No matter how bad for me u are…I cannot be me without u in my life, even as just a friend…ok kinda more than JUST a friend lol!! But that’s ok. I keep trying to find the the fault, the bad, where everything is going to go wrong because it always does. But I can’t…this situation is different than it has been. Yes I think I do love u, but not a relationship kinda love…its different. And I like it lol (Source: lovequotesrus)

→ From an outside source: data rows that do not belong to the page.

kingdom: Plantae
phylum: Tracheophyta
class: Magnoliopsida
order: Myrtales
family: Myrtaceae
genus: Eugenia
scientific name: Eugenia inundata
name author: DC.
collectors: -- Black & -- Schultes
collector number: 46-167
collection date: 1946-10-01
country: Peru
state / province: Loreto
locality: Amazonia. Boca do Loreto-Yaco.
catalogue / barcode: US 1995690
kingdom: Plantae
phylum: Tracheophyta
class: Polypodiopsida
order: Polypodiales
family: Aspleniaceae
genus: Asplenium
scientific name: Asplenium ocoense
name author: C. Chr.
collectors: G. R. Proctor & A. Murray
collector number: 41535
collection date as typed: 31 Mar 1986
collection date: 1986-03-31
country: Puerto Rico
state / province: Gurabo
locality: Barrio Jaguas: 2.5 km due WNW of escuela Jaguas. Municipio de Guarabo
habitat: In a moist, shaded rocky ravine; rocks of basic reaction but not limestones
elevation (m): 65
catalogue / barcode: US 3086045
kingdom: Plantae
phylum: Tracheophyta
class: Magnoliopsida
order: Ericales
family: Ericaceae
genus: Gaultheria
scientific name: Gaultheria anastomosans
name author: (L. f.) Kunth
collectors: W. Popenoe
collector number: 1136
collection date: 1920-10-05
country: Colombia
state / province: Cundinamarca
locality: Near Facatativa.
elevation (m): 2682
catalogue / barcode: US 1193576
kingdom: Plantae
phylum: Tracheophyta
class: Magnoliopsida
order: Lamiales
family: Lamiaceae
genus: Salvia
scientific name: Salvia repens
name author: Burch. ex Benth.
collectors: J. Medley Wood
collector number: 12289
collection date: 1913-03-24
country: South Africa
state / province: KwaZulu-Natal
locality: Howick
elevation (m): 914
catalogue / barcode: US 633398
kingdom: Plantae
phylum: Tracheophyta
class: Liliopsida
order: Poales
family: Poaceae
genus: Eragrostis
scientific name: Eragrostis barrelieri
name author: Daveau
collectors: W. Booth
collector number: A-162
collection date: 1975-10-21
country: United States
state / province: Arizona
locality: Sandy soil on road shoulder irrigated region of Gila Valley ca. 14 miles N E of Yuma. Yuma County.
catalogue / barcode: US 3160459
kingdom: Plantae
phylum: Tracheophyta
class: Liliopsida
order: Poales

I almost hate that I feel most alive whenever I’m talking to u…I feel like me…one of the only times I ever really feel like me…that is just sad. & I don’t think u know that. U just might know me more than most…we may never end up together…but that just proves how much I need u in my life….I can’t let go. Not yet. Ur a part of me. Sometimes I think all u want is to get in my pants, but the fact that u keep txting me no matter how many times I’ve said no in the past several years proves me wrong. Thank u for helping me be me…idk how else to put that…but thank u for showing me a lot about myself. (Source: lovequotesrus)
been a while….
its been a while since i’ve posted anything…i miss being younger and not having to do anything except homework instead of having to take care of a damn house and bills and stuff…never have time for much of anything anymore…guess thats what growing up is. time to vent a bit. i keeping going over it in my head and keep trying to figure out why you can’t choose me…why i can’t be the one…the only one, you want. but no, you have to have your wide selection of girls…you can’t be happy with just one, not even the one you have that probably has no idea how much of a cheater you are. if you’re obviously not happy with her because you’re still trying to get with other girls, then why the hell are you with her? i’m not saying choose me…i’m just saying choose one instead of hurting many in the process. at this point i don’t care about you hurting me cuz you’ve already hurt me so much that i’m almost jaded when it comes to you. but it upsets me because i look forward to talking to u, to seeing u, to reading you’re texts. you say you love me, but 1)i don’t believe it, 2) i doubt you mean it, 3) you can’t love me, you just can’t. no matter how much you tell me that, i will never, never, never ever, tell you i love you back. you can never know. that would just show you that you…you’re my weakness. i almost got over you…almost had someone new…then apparently he found something better too. i seem to always be the second option that never gets chosen…especially after i’ve already fallen. now there may hopefully be someone new…he may be naive and new to everything, and yes i am his second option too, but in a way i guess he is my second option too. but he’s sweet…and nice…and funny…maybe it will work… who know. only time will tell. all i can say is…this rollercoaster is making me a little sick. can’t say i regret anything, because it was all worth it in the end and i wouldnt trade you for anything because you’ve become such a big part of me, but i need to lose my feelings for you. theyre not as strong as they used to be…but the fact that they’re still there bothers me.
“Nothing compares, no worries or cares, regrets and mistakes, they’re memories made, who would have known how bittersweet this would taste?”-Adele
how can u move on from something that never started…
I wasn’t supposed to get attached, i wasn’t supposed to miss u. i knew from the beginning that u weren’t done with her…that u were still confused, but I still had hope that maybe in the end u would choose me…but u didn’t and thats ok, i understand ur attachment to her and that says a lot about the great person u can be. but seeing u today…i felt those butterflies in my stomach…again, like i used to before. i was almost moving on, then today i remembered why i started liking u in the first place. The way u shook my hand…i knew that it isn’t really over…but it has to be, because we may not be good for each other, not at this time in our lives at least. i liked u more than i should have, more than i was expected to, more than i wanted to. i hope it all gets better for u…i probably won’t see u til august…but i hope by then, we can be friends. For now, i’m going to give someone new a chance, someone i liked before i met u, before u took over. he may be good for me, i really hope he is. moving on seems to be the story of my life…so here we go again.
elysssa Asked:
where have you been!? i misssss you! -.-
Soooo I barely saw this message, still trying to get the hang of this website lol!!! I miss u too!!! I really hope I’m able to go to the beach soon, at least for one night lol!!